Graduation, a word seldom used by rising seniors, does not make the hairs stand up on the back of my neck anymore. If you asked me 6 months ago, if I was looking forward to graduating I would ignored the question entirely, but now I can answer the question head on with a big, bold yes.
There are several things I am looking forward to doing after I walk across that stage and receive my diploma. For starters, I want to land my first job doing something I love, or at learn to love what I am doing. Every graduate wants to start their career off with a bang, but for me, I just want to start somewhere. I crave fulfillment and purpose in my life so much so that I am looking forward to working the 9-5 daily grind. I am yearning for gossip at the water cooler and weekly conference calls, deadlines and constructive criticism, but above all, I yearn for a sense of independence. Being on my own, doing things on my own, paying bills on my own. I am looking forward to a different sort of independence than what I got while I was away at school. I guess you could call it adulthood.

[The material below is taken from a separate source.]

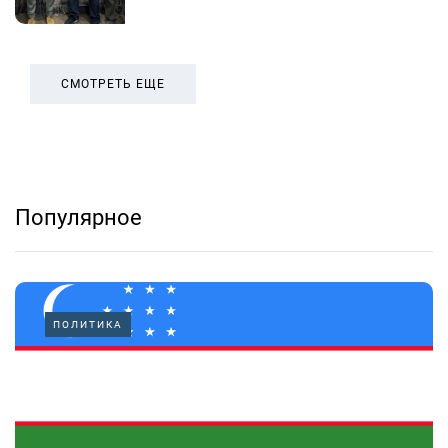
СМОТРЕТЬ ЕЩЕ
Популярное
ПОЛИТИКА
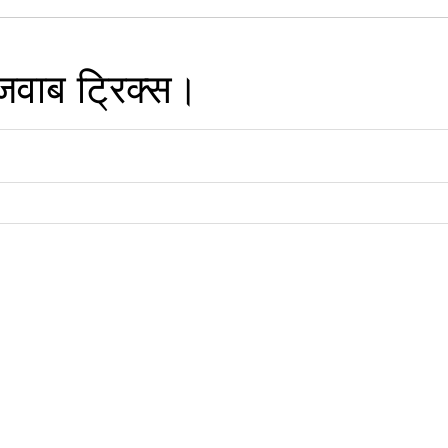
जवाब ट्रिक्‍स।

I am looking forward to seeing which friendships withstand the test of time and distance. Which of my closest friends make time to check in on me and stay connected. If you take the college out of your friends, but can you take your friends out of college? Having friends in college is easy. You are all in the same place, with similar schedules, and do the same things for fun. Once that’s over it’s hard to say who will be in the same place as you and who will have the same schedule. I am looking forward to making time for my old friends, my college friends, and making new ones at the same time. I am hopeful, of course, that my future will be a combination of the three.

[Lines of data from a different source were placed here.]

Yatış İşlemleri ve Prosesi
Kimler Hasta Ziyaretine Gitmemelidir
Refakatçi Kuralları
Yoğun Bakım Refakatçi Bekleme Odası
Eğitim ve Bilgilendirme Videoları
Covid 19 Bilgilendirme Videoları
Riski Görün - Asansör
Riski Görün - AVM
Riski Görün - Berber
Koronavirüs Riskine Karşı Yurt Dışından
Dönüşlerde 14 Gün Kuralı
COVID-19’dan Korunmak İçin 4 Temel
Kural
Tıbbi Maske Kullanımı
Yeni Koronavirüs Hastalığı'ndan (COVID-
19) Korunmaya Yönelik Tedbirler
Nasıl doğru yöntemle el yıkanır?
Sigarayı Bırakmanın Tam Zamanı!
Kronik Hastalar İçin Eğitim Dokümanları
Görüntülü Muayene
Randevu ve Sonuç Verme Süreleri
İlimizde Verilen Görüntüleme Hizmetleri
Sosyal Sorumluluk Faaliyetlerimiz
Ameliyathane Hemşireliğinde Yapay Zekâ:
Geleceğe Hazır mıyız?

While everything I am looking forward to seems sugar coated at the time, I understand that life has a way of dusting the sugar off and revealing reality, but I, unlike many of my millennial counterparts, understand that I may not be the best, or the most successful right out of college. I know I’ll have to grow some more and struggle a little (or a lot). If I can keep looking forward, like I am doing right now, then I think I’ll make it. I’ll land my first job, get my own apartment, call a new city home, and I’ll have the answers to all my questions. I will be an influential young professional, I will have my friends (both old and new), and I will only continue to go up from here. Being an undergraduate student has been without a doubt, the best four years of my life, but I am ready to trade in my backpack for a briefcase.